··· DATA SECTION

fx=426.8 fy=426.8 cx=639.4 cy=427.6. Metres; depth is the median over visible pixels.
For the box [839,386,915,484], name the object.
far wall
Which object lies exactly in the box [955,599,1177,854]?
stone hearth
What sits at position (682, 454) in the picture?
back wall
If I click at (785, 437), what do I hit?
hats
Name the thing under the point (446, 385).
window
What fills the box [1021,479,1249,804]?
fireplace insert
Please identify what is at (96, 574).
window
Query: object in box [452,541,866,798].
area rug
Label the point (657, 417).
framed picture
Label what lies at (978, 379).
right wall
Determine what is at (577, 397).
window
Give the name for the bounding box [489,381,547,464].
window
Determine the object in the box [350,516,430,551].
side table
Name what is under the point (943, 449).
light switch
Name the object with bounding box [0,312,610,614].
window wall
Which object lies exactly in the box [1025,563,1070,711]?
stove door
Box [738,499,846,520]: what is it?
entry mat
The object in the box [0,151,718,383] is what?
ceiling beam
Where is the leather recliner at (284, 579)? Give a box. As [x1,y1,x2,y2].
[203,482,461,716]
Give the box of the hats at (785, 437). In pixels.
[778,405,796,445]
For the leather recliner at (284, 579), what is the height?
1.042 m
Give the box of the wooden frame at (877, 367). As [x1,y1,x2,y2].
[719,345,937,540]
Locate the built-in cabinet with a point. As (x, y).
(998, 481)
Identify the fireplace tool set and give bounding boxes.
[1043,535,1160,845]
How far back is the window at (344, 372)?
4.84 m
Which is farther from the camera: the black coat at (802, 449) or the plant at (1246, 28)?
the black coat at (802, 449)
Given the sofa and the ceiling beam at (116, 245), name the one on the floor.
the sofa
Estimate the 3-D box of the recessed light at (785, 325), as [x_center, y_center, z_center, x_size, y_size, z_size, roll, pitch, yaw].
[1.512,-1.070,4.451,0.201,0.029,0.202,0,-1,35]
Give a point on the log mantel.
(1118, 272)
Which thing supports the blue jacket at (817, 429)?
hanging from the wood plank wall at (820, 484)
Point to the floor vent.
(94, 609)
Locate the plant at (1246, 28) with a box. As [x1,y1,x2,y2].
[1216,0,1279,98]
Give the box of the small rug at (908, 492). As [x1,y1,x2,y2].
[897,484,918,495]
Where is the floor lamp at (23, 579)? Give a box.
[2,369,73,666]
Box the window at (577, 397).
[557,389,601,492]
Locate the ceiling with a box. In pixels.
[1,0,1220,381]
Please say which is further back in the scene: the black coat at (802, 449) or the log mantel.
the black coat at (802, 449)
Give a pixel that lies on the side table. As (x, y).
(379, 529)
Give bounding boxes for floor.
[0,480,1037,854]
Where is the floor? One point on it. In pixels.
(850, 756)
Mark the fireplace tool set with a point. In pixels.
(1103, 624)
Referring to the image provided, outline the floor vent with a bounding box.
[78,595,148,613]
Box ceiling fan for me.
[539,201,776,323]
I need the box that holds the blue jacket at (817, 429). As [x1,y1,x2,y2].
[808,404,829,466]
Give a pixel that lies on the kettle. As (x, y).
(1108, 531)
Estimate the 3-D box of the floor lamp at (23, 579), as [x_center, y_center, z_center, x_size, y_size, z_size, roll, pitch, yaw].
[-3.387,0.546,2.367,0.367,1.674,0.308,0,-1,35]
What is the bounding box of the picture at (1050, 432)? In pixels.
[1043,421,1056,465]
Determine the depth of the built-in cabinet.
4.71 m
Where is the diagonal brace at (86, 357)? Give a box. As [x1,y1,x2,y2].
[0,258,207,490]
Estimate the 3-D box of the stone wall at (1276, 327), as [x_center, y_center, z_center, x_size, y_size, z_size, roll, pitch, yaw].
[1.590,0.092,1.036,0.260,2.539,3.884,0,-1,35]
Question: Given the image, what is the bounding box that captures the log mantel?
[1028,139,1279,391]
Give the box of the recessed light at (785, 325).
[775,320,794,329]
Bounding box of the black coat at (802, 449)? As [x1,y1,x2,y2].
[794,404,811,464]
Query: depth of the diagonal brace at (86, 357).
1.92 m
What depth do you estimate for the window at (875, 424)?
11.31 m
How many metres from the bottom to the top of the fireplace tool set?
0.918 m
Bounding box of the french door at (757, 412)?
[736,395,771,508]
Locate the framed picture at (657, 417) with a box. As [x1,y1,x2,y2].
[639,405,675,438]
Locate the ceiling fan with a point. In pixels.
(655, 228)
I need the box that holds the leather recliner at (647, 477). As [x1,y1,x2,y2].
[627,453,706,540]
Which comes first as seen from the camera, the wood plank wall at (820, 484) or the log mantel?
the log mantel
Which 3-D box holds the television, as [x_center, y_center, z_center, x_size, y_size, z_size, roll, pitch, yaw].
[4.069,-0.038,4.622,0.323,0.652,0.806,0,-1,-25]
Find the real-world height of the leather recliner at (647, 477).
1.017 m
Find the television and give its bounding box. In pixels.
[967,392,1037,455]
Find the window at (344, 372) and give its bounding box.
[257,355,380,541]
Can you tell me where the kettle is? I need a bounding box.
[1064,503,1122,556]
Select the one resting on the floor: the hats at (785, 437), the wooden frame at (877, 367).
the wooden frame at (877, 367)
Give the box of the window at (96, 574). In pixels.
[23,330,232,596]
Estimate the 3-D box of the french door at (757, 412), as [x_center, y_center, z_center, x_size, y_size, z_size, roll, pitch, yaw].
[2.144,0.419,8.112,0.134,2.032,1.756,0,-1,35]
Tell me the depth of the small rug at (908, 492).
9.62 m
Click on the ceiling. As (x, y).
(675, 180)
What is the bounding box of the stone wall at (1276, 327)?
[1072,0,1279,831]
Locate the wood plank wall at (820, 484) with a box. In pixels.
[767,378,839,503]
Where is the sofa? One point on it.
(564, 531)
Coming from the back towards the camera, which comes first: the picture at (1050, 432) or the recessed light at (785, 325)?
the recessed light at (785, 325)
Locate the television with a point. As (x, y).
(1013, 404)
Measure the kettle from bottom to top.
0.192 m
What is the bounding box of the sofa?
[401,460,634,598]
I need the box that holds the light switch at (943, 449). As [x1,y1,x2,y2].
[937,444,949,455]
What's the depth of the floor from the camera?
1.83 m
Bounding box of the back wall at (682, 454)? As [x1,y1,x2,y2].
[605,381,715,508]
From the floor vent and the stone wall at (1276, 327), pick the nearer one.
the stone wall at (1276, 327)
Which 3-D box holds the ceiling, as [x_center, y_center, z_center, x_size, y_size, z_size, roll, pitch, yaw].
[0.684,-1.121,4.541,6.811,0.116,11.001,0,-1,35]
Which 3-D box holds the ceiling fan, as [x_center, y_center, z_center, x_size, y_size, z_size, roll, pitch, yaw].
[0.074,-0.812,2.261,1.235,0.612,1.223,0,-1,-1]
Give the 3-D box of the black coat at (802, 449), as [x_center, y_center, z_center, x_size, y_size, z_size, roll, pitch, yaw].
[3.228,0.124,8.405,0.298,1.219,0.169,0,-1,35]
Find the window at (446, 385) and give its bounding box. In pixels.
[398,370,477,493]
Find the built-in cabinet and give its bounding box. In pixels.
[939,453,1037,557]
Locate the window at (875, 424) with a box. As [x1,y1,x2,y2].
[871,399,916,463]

······

### [TASK]
Give the records back in full, word for word.

### [SOLUTION TO THIS TASK]
fx=426.8 fy=426.8 cx=639.4 cy=427.6. Metres; depth is the median over visible pixels.
For the box [839,386,915,484], name the object.
far wall
Which object lies exactly in the box [955,599,1177,854]?
stone hearth
What sits at position (682, 454) in the picture?
back wall
If I click at (785, 437), what do I hit?
hats
Name the thing under the point (446, 385).
window
What fills the box [1021,479,1249,804]?
fireplace insert
Please identify what is at (96, 574).
window
Query: object in box [452,541,866,798].
area rug
Label the point (657, 417).
framed picture
Label what lies at (978, 379).
right wall
Determine what is at (577, 397).
window
Give the name for the bounding box [489,381,547,464].
window
Determine the object in the box [350,516,430,551].
side table
Name what is under the point (943, 449).
light switch
Name the object with bounding box [0,312,610,614].
window wall
Which object lies exactly in the box [1025,563,1070,711]?
stove door
Box [738,499,846,520]: what is it?
entry mat
The object in the box [0,151,718,383] is what?
ceiling beam
Where is the leather recliner at (284, 579)? Give a box. As [x1,y1,x2,y2].
[203,482,461,716]
Give the box of the hats at (785, 437). In pixels.
[778,405,796,445]
For the leather recliner at (284, 579), what is the height?
1.042 m
Give the box of the wooden frame at (877, 367). As [x1,y1,x2,y2].
[719,345,937,540]
Locate the built-in cabinet with a point. As (x, y).
(998, 481)
Identify the fireplace tool set and give bounding boxes.
[1043,535,1160,845]
How far back is the window at (344, 372)?
4.84 m
Which is farther from the camera: the black coat at (802, 449) or the plant at (1246, 28)?
the black coat at (802, 449)
Given the sofa and the ceiling beam at (116, 245), name the one on the floor.
the sofa
Estimate the 3-D box of the recessed light at (785, 325), as [x_center, y_center, z_center, x_size, y_size, z_size, roll, pitch, yaw].
[1.512,-1.070,4.451,0.201,0.029,0.202,0,-1,35]
Give a point on the log mantel.
(1118, 272)
Which thing supports the blue jacket at (817, 429)?
hanging from the wood plank wall at (820, 484)
Point to the floor vent.
(94, 609)
Locate the plant at (1246, 28) with a box. As [x1,y1,x2,y2].
[1216,0,1279,98]
Give the box of the small rug at (908, 492). As [x1,y1,x2,y2].
[897,484,918,495]
Where is the floor lamp at (23, 579)? Give a box.
[2,369,73,666]
Box the window at (577, 397).
[557,389,601,492]
Locate the ceiling with a box. In pixels.
[1,0,1220,381]
Please say which is further back in the scene: the black coat at (802, 449) or the log mantel.
the black coat at (802, 449)
Give a pixel that lies on the side table. As (x, y).
(379, 529)
Give bounding boxes for floor.
[0,480,1037,854]
Where is the floor? One point on it. In pixels.
(850, 756)
Mark the fireplace tool set with a point. In pixels.
(1103, 624)
Referring to the image provided, outline the floor vent with a bounding box.
[78,595,148,613]
Box ceiling fan for me.
[539,201,776,323]
I need the box that holds the blue jacket at (817, 429). As [x1,y1,x2,y2].
[808,404,829,466]
Give a pixel that lies on the kettle. As (x, y).
(1108, 531)
Estimate the 3-D box of the floor lamp at (23, 579), as [x_center, y_center, z_center, x_size, y_size, z_size, roll, pitch, yaw].
[-3.387,0.546,2.367,0.367,1.674,0.308,0,-1,35]
What is the bounding box of the picture at (1050, 432)? In pixels.
[1043,421,1056,465]
Determine the depth of the built-in cabinet.
4.71 m
Where is the diagonal brace at (86, 357)? Give a box. As [x1,y1,x2,y2].
[0,258,207,490]
Estimate the 3-D box of the stone wall at (1276, 327), as [x_center, y_center, z_center, x_size, y_size, z_size, roll, pitch, yaw].
[1.590,0.092,1.036,0.260,2.539,3.884,0,-1,35]
Question: Given the image, what is the bounding box that captures the log mantel?
[1028,139,1279,391]
Give the box of the recessed light at (785, 325).
[775,320,794,329]
Bounding box of the black coat at (802, 449)? As [x1,y1,x2,y2].
[794,404,811,464]
Query: depth of the diagonal brace at (86, 357).
1.92 m
What depth do you estimate for the window at (875, 424)?
11.31 m
How many metres from the bottom to the top of the fireplace tool set?
0.918 m
Bounding box of the french door at (757, 412)?
[736,395,771,508]
Locate the framed picture at (657, 417) with a box. As [x1,y1,x2,y2].
[639,405,675,438]
Locate the ceiling fan with a point. In pixels.
(655, 228)
I need the box that holds the leather recliner at (647, 477). As [x1,y1,x2,y2].
[627,453,706,540]
Which comes first as seen from the camera, the wood plank wall at (820, 484) or the log mantel?
the log mantel
Which 3-D box holds the television, as [x_center, y_center, z_center, x_size, y_size, z_size, roll, pitch, yaw].
[4.069,-0.038,4.622,0.323,0.652,0.806,0,-1,-25]
Find the real-world height of the leather recliner at (647, 477).
1.017 m
Find the television and give its bounding box. In pixels.
[967,392,1037,455]
Find the window at (344, 372) and give its bounding box.
[257,355,380,541]
Can you tell me where the kettle is? I need a bounding box.
[1064,503,1122,556]
Select the one resting on the floor: the hats at (785, 437), the wooden frame at (877, 367).
the wooden frame at (877, 367)
Give the box of the window at (96, 574). In pixels.
[23,330,232,596]
Estimate the 3-D box of the french door at (757, 412), as [x_center, y_center, z_center, x_size, y_size, z_size, roll, pitch, yaw].
[2.144,0.419,8.112,0.134,2.032,1.756,0,-1,35]
Tell me the depth of the small rug at (908, 492).
9.62 m
Click on the ceiling. As (x, y).
(675, 180)
What is the bounding box of the stone wall at (1276, 327)?
[1072,0,1279,831]
Locate the wood plank wall at (820, 484) with a box. In pixels.
[767,378,839,503]
Where is the sofa? One point on it.
(564, 531)
Coming from the back towards the camera, which comes first: the picture at (1050, 432) or the recessed light at (785, 325)?
the recessed light at (785, 325)
Locate the television with a point. As (x, y).
(1013, 404)
Measure the kettle from bottom to top.
0.192 m
What is the bounding box of the sofa?
[401,460,634,598]
I need the box that holds the light switch at (943, 449). As [x1,y1,x2,y2].
[937,444,949,455]
What's the depth of the floor from the camera?
1.83 m
Bounding box of the back wall at (682, 454)? As [x1,y1,x2,y2].
[605,381,715,508]
From the floor vent and the stone wall at (1276, 327), pick the nearer one.
the stone wall at (1276, 327)
Which 3-D box holds the ceiling, as [x_center, y_center, z_center, x_size, y_size, z_size, roll, pitch, yaw].
[0.684,-1.121,4.541,6.811,0.116,11.001,0,-1,35]
Which 3-D box holds the ceiling fan, as [x_center, y_center, z_center, x_size, y_size, z_size, roll, pitch, yaw].
[0.074,-0.812,2.261,1.235,0.612,1.223,0,-1,-1]
Give the 3-D box of the black coat at (802, 449), as [x_center, y_center, z_center, x_size, y_size, z_size, roll, pitch, yaw].
[3.228,0.124,8.405,0.298,1.219,0.169,0,-1,35]
Find the window at (446, 385) and give its bounding box. In pixels.
[398,370,477,493]
Find the built-in cabinet and give its bounding box. In pixels.
[939,453,1037,557]
Locate the window at (875, 424) with a box. As [x1,y1,x2,y2].
[871,399,916,463]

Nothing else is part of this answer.